What cloud is even remotely worth it over buying 20x rtx 3090 or even some quadr...

scosman · on Aug 29, 2022

As mentioned in the comment, ML training workloads tend to be super chunky (at least in my experience). Some days we want to train 50 models, some weeks we are evaluating and don’t need any compute.

I’d rather be able to spin up 200 gpus in parallel when needed (yes, at a premium), but ramp to 0 when not. Data scientists waiting around are more expensive than GPUs. Replacing/maintaining servers is more work/money than you expect. And for us the training data was cloud native, so transfer/privacy/security is easier; nothing on prem, data scientists can design models without having access to raw data, etc.

machinekob · on Aug 29, 2022

If you are cloud only company then for sure it is just easier but still it wont be cheaper just more convenient to use. If data science team is very big probably "best" solution without unlimited money is just to run local and go cloud [premium] if you dont have free resources for your teams (It was the case when i was working in pretty big EU bank but it wasn't "true" Deep learning yet [about 4-5 years ago]).

varunkmohan · on Aug 29, 2022

You have a good point.

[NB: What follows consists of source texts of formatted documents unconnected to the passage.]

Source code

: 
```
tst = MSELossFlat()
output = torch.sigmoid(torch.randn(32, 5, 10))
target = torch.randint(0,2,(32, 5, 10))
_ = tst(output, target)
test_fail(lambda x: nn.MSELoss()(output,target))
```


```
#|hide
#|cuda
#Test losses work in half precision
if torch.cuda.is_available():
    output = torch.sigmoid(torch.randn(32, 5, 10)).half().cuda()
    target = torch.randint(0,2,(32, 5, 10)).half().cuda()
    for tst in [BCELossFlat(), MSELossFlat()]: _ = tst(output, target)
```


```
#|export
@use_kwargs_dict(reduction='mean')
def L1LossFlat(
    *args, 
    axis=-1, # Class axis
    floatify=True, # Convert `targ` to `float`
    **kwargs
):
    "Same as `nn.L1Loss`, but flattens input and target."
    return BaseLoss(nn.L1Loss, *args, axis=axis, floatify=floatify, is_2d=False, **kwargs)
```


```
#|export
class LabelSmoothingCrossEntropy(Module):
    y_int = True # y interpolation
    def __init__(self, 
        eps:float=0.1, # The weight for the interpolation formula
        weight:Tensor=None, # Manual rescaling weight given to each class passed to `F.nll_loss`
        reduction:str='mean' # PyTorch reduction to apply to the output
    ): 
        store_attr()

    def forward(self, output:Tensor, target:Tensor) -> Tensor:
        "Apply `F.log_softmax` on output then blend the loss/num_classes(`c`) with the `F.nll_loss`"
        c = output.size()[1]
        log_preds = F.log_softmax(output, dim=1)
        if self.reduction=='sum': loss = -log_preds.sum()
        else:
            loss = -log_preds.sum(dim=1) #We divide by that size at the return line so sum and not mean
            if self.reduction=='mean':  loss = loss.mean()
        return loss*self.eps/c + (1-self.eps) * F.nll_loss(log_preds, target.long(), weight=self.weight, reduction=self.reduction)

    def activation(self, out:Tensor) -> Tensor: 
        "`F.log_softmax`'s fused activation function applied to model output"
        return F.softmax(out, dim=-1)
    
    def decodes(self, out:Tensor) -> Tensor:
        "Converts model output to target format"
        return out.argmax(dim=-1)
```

I think for small enough workloads self managing instances on-prem is more cost-effective. There is a simplicity gain in being able to scale up and scale down instances in the cloud but may not make sense if you can self-manage without too much work.

beecafe · on Aug 29, 2022

You are years behind if you think you're training a model worth anything on consumer grade GPUs. Table stakes these days is 8x A100 pods, and lots of them. Luckily you can just get DGX pods so you don't have to build racks but for many orgs just renting the pods is much cheaper.

machinekob · on Aug 29, 2022

Ahh yes cause there is only one way to do Deep Learning and it is ofc stacking models large enough to not be useful outside pods of GPUs and this is for sure way to go if you want to make money (from VC ofc cause you wont have much users that are ever willing to pay so much that you'll ever make even, as was OpenAI and other big model providers, maybe you can get some money/sponsoring from state or uni).

Market for local small and efficient models running on device is pretty big maybe even biggest that exist right now [ios, android and macos are pretty easy to monetize with low cost models that are useful]. I can assure you of that and you can do it on even 4x RTX 3090 [ it wont be fast but you'll get there :) ]

cjbgkagh · on Aug 29, 2022

Years behind what? Table stakes for what? There is much more to ML than the latest transformer and diffusion models. While those get the attention the amount of research not in that space dominates.

mushufasa · on Aug 29, 2022

> You are years behind if you think you're training a model worth anything on consumer grade GPUs

Ah yes, my code can't be useful to people unless it takes a long time to compile...

skimo8 · on Aug 29, 2022

To be fair, I think ML workloads are quite a bit different than the days of compiling over lunch breaks.

What the above post was probably trying to get at is that the ML specific hardware is far more efficient these days than consumer GPUs.

rockemsockem · on Aug 29, 2022

300 billion parameters or GTFO, eh?

There is tons of value to be had from smaller models. Even some state of the art results can be obtained on a relatively small set of commodity GPUs. Not everything is GPT-scale.

macksd · on Aug 30, 2022

Isn't a key selling point of the latest, hottest model that's on the front page of Hacker News multiple times right now, the fact that it fits on consumer-grade GPUs? Surely some of the interesting ideas it's spawning right now are people doing transfer learning on GPUs that don't end in "100", don't you think?

fragmede · on Aug 30, 2022

for what it's worth, stable diffusion was trained on 32 x 8 x A100 GPUs

macksd · on Aug 30, 2022

You know there's a huge difference between training the original model and transfer learning to apply it to a new use case, right? Saying people are years behind if they think there work is only worth something with 8 A100 pods is pretty ignorant of how most applications get built. Not everyone's trying to design novel model architectures, nor should they.

potatoman22 · on Aug 30, 2022

Most models actually being used are linear regressions and decision trees

thebruce87m · on Aug 30, 2022

My model takes 6 hours to train on a 3090. People have different use cases.